Thursday 11 October 2018

Deploying application updates | Quick automation using shell scripts

This post describes how the visualisation and machine learning application is currently updated to servers. See the application demo on YouTube using the playlist.

There are 2 Ubuntu server host machines in the load balanced pool. Python 3.5.3 and Virtualenv are compiled and are available on the machines. System Python is not used. The web application updates are made available on a particular branch of the Bitbucket git repository. The repository is configured with read-only keys for release use. This key is different from the developer keys. On the Ubuntu hosts the read-only keys are configured such that the keys get added to ssh-agent on agent startup. Only the branch with tested final release is cloned. 

There is a root folder within which each release is cloned to a specific date-timed folder. So there will be multiple folders each representing a particular update or release. A symbolic link 'current' points to the latest release running in production. The modwsgi-express server config points to this symbolic link. This avoids having to modify the modwsgi_express configuration on every application feature update. Finally this makes rollback as easy as pointing back to the previous release folder.

All of this is done using a simple shell script. The root folder, branch to clone, number of processes, thread counts etc are configurable. Figure shows the file with list of server ips and update scripts.


This shell script logs into the deployment servers using ssh (another key for admins). 


Then it performs the tasks mentioned above. This deployment also ensures that each release runs on its own python virtual environment. After the cloning, the virtualenv's  requirements.txt is available and is used to create a new environment in the release folder. If needed each of the date-timed folder mentioned above can be put back in production. The script accesses the servers listed in a configuration file. Each machine is updated sequentially. The figure shows the script logging into the first server in list.

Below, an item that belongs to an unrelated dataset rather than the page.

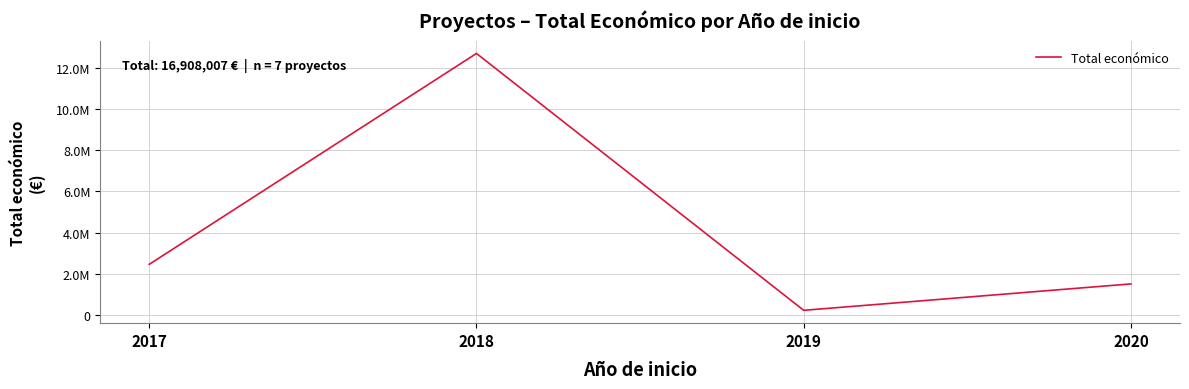

Reading left to right, extract all data points from this chart.

2464572	12697520	232189	1513726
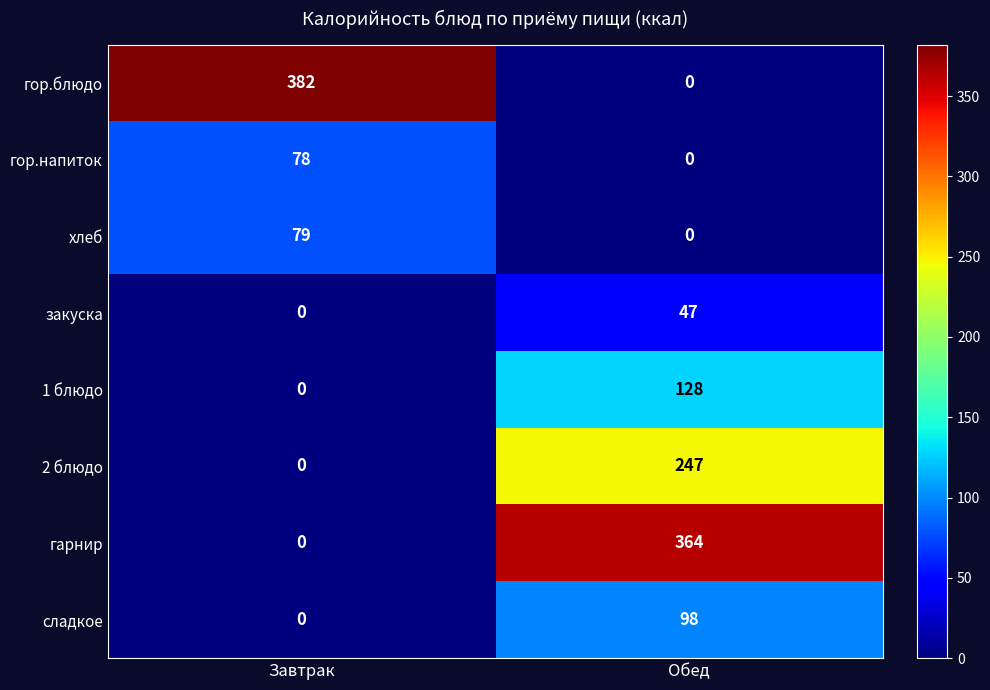

List the labels in order of сладкое value, smallest first.

Завтрак, Обед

The ssh-agent is also used only for the duration of the update. The agent is started at the beginning of the script and stopped at the end. Finally, the modwsgi_express server is restarted in this script. This is not necessary and will be removed in the next iteration. The figure shows the script finishing up on the first server and moving onto the next server in list. 


Notes:

This script based approach configures everything from the virtualenv upwards. However the infrastructure can also be configured and kept in code using tools like Puppet, chef and the like. Here the focus is on the application side and is kept simple using shell scripting.